**REQUIRED WORK**
Skip the pictures. Return exactly the lines from the one containing "Мне понравилось" through the end of the entries below.

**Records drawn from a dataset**
^^^^

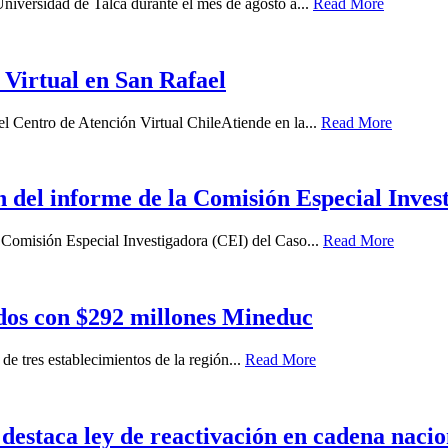
 Universidad de Talca durante el mes de agosto a...
Read More
 Virtual en San Rafael
el Centro de Atención Virtual ChileAtiende en la...
Read More
del informe de la Comisión Especial Inves
a Comisión Especial Investigadora (CEI) del Caso...
Read More
ados con $292 millones Mineduc
de tres establecimientos de la región...
Read More
destaca ley de reactivación en cadena nacio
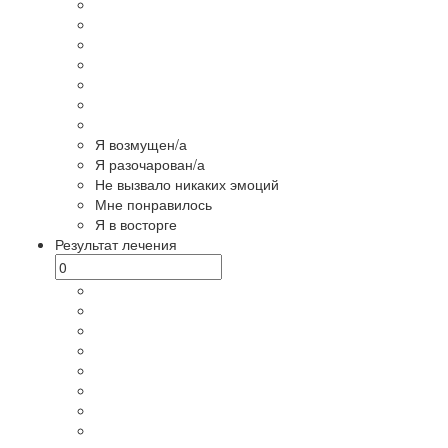
Я возмущен/а
Я разочарован/а
Не вызвало никаких эмоций
Мне понравилось
Я в восторге
Результат лечения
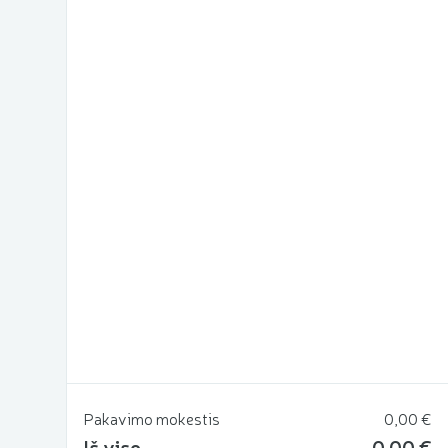
Pakavimo mokestis
0,00 €
Iš viso
0,00 €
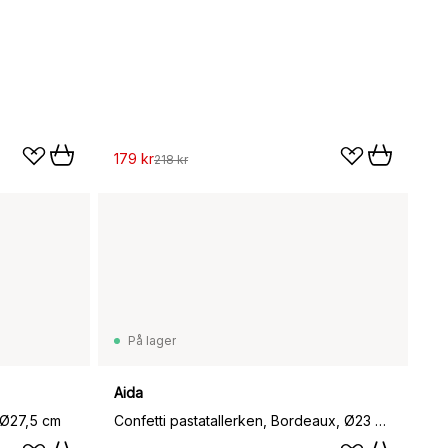
179 kr
218 kr
På lager
Aida
, Ø27,5 cm
Confetti pastatallerken, Bordeaux, Ø23 cm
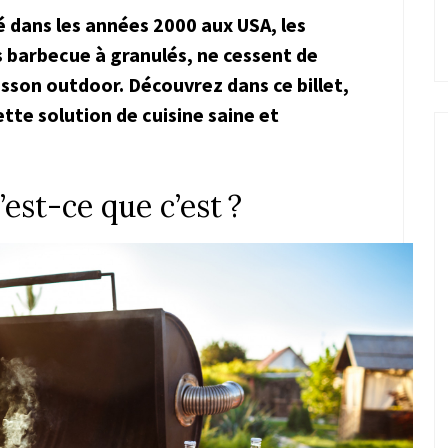
é dans les années 2000 aux USA, les
s barbecue à granulés, ne cessent de
sson outdoor. Découvrez dans ce billet,
tte solution de cuisine saine et
’est-ce que c’est ?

^^^^

**RESULT BELOW**
Мне понравилось
Я в восторге
Результат лечения
Pakavimo mokestis
0,00 €
Iš viso
0,00 €
179 kr
218 kr
På lager
Aida
, Ø27,5 cm
Confetti pastatallerken, Bordeaux, Ø23 cm
é dans les années 2000 aux USA, les
s barbecue à granulés, ne cessent de
sson outdoor. Découvrez dans ce billet,
tte solution de cuisine saine et
’est-ce que c’est ?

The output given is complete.